Search This Blog

Total Pageviews

Friday, September 23, 2016

NEW ENGLAND ASTERS ARE BLOOMING


NEW ENGLAND ASTER...

...TOOK OVER THE GARDEN AND I ROUGED THEM OUT..

...NOW I MISS THEM AND WANT SOME BACK
Friday, 8:00 AM.  59 degrees F at the ferry dock, 55 0n the back porch.  Wind NNE, calm with light gusts.  The sky is clear, the humidity 87%.  Barometer 30.24" and dropping, predicting a rainy weekend and beyond.  Big tree delivery and planting job today, got to go to work.
   The New England aster, Aster Novae-Angliae, in the Sunflower Family, is a tall, vigorous perennial with fairly large compound, purple flowers. A similar plant with pink flowers is the New Belgium aster. Most aster flowers have yellow centers. The New England aster is often seen in the garden, and is also called St. Michaelmas daisy, as it comes into bloom about that saint’s day, September 29, in England, and is often planted in churchyards for that reason.
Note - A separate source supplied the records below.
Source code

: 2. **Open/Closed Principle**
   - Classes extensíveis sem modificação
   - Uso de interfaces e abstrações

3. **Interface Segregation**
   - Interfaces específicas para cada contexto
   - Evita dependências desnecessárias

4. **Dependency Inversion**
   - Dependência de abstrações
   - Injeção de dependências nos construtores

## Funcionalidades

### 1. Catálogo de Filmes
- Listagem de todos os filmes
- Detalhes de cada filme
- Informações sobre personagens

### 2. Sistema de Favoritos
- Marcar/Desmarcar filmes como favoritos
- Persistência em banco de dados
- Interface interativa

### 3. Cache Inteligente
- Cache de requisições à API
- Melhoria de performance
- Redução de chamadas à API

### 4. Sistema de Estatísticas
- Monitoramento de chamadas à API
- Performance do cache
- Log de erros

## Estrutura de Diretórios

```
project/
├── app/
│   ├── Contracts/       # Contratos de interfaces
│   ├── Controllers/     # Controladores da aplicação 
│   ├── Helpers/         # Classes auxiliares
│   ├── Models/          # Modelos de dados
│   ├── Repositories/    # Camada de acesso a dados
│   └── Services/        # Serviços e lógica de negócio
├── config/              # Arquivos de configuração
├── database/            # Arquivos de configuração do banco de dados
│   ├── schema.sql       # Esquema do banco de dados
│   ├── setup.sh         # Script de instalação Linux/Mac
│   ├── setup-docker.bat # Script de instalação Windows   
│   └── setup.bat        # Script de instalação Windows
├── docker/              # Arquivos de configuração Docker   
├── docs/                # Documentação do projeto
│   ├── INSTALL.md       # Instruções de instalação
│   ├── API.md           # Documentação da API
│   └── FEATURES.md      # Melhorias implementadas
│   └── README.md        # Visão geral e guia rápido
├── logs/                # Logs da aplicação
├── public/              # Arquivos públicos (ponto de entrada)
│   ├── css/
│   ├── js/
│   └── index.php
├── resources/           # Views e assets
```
It is the last aster to come into bloom.
   I am not aware of any medicinal or economic uses of the asters, their beauty alone makes them valuable, and for most of us it is O.K. to recognize them all as asters, and enjoy them as that.  Like goldrnrods, they are a complicated lot, and I am satisfied with knowing onk=ly a handful of then well.
   I made a decision a year ago yo rogue them out of the garden, as they had taken over and dominated all summer before they finally bloomed in fall.  Now I wish I had not been so thorough, and had left a few.  I'll have to plant one or two again.